The code of conduct: why it won’t work
Code of Conduct
In November 2011, a voluntary Code of Conduct was launched to govern third party litigation funders. The code implicitly acknowledges that litigation funding threatens to undermine consumer interests and foster litigation abuse, but fails to take the steps necessary to protect against such abuse.
The code:
- was prepared by a working party consisting primarily of representatives from the litigation funding and legal insurance industries, both of which stand to benefit from an explosion of litigation;
- fails to protect the client-lawyer relationship from excessive interference by third party funders;
- will be overseen by an association of litigation funders rather than an independent regulator;
- does nothing to regulate the conduct of those funders which choose not to join the association;
- lacks an effective enforcement mechanism to assure compliance with its provisions (the only potential sanction being expulsion from the association which oversees the code);
- does not ensure that people who enter into litigation funding agreements receive independent advice;
- does not require litigation funders to cover the other side’s costs in claims that funders have backed but which are found to be meritless;
- does nothing to prevent funders getting involved in settlement decisions, allowing them to obstruct settlements that might be in the claimants interest (e.g. an apology or a discount on future business) in favour of settlements that allow investors to harvest cash; and
- does nothing to prevent funders walking away from funding agreements during cases where they decide that claims are no longer commercially viable, regardless of the interests of the claimant.
Of grave concern is that nothing in the code – or indeed the current rules governing litigation in England and Wales – requires litigants even to disclose that they are using third party funding. This means that defendants might not even know that a claim ostensibly about righting an alleged wrong for a claimant has a major second goal: profit for a hidden investor that is steering the case from behind the scenes.

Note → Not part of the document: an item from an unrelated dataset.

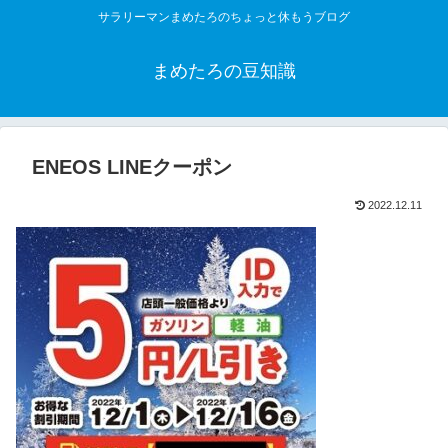
サラリーマンまめたろのちょっと休もうブログ
まめたろの豆知識
ENEOS LINEクーポン
2022.12.11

In order to ensure that claimants, businesses, and the UK legal system are protected from abuse, it is critical that the Government introduces strict regulation of the third party litigation funding industry.
A recent study from researchers from the Universities of Oxford and Lincoln concurred:
“Regulation will be necessary to control commercial activities, financial prudence and the reliability of the funding source, and to maintain the integrity of the legal system.”
Current oversight of the industry is limited to a voluntary code of conduct that is woefully inadequate.